ÜMMET-İ Muhammed’in (Salât ve selam olsun ona) yücelmesi,
kurtulması, zilletten izzete geçmesi, muktedir olması, şer’î açıdan
hür olması, muzaffer olması, mahkumiyetten hakimiyete yükselmesi;
ancak ve ancak âlim, ârif, veli, fakih, İslam’ı doğru bilen,
kâfirlerden ve münafıklardan daha bilgili olan, müstaqim (doğru ve
dürüst) olan, ihlaslı ve muslih olan, âbid ve zâhid olan; üstün,
güçlü, vasıflı, faziletli Müslüman hizmetliler yetiştirmekle
olur.
Çünkü böyle Müslümanlar, ilmi iradesi kaderi kudreti bütün
âlemleri, bütün kâinatı, bütün varlıkları, bütün yaratıkları
kuşatmış olan Allahü Teala ve Tekaddes hazretlerinin rızasını ve
tevfiqini kazanır. Allah’ın zafer vaadi vardır. Bu zafer, layık
olanlara ihsan ve nasibedilir.
Müslüman kesimin başını çekenler, var güçleriyle üstün, güçlü,
vasıflı, müeyyedmin‘indillah; Kur’an, İman, İslam, Sünnet, Şeriat
hizmetlileri yetiştirmelidir.
Camilere kalorifer yaptırtmak, klima cihazları koymak, minarelere
hoparlör koymak, mabetlere halılar sermek, avlularına hela
yaptırmak gibi işler İslam hizmeti değildir ve bu Ümmet bunlarla
kurtulmaz.
Yeterli miktarda Müslüman’ın bilgili, vasıflı, üstün, güçlü olması
ile de iş bitmez. Bunların İslam düşmanı müşriklerden, kâfirlerden,
münafıklardan “daha” güçlü olması gerekir.

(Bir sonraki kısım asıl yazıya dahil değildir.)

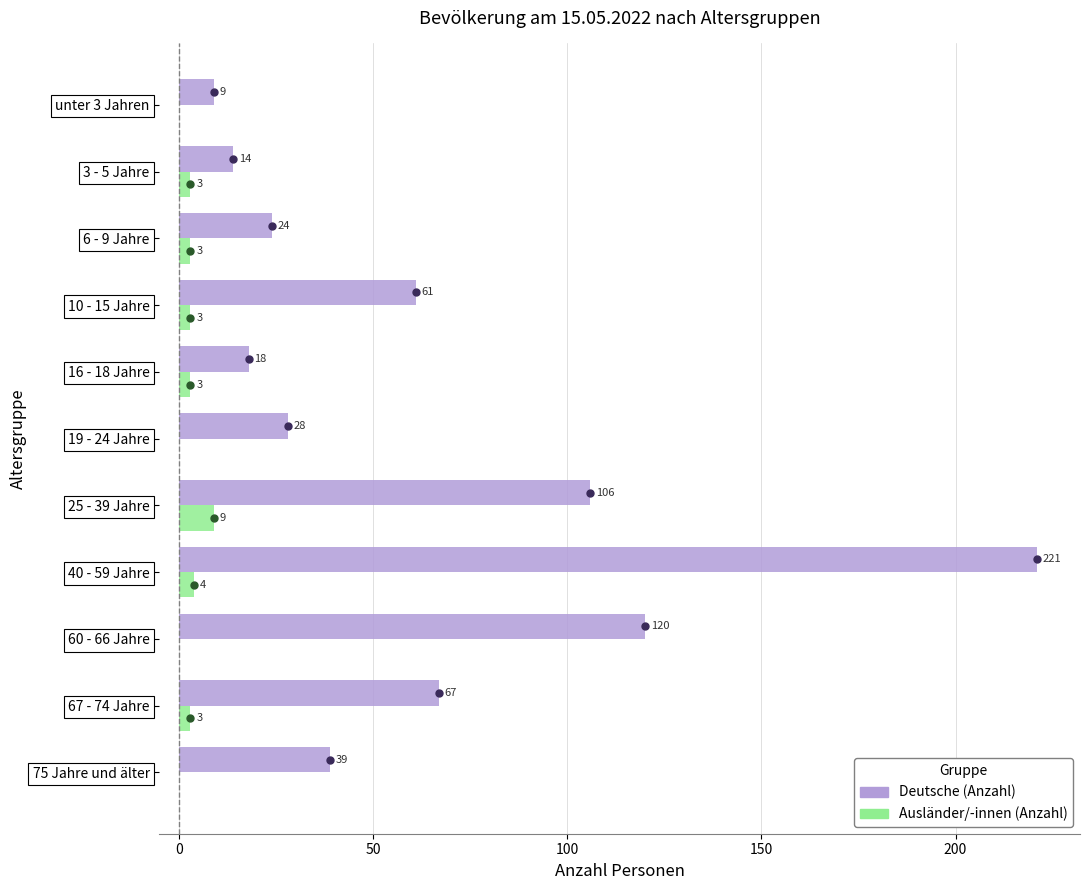

At which category is the sum across all series the highest?

40 - 59 Jahre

Bütün islamî imanî Kur’anî hayırlı hizmetler bu vasıflı, güçlü,
üstün elemanlara verilmelidir.
Bedevîlere, beyinsizlere, yetersizlere hizmet verilirse, onlar
ehliyetli olmadıkları için hizmetlerin cılkını çıkartır, onları
mıncıklar ve hizmet yerine hezimet üretirler.
Bugünün laik ve Kemalist okullarında, İmam-Hatip liselerinde,
İlahiyat fakültelerinde, nadir istisnalar dışında böyle vasıflı,
güçlü, üstün elemanlar yetişemez.
Ehl-i Sünnet ve Cemaat dışında böyle elemanlar yetişmez.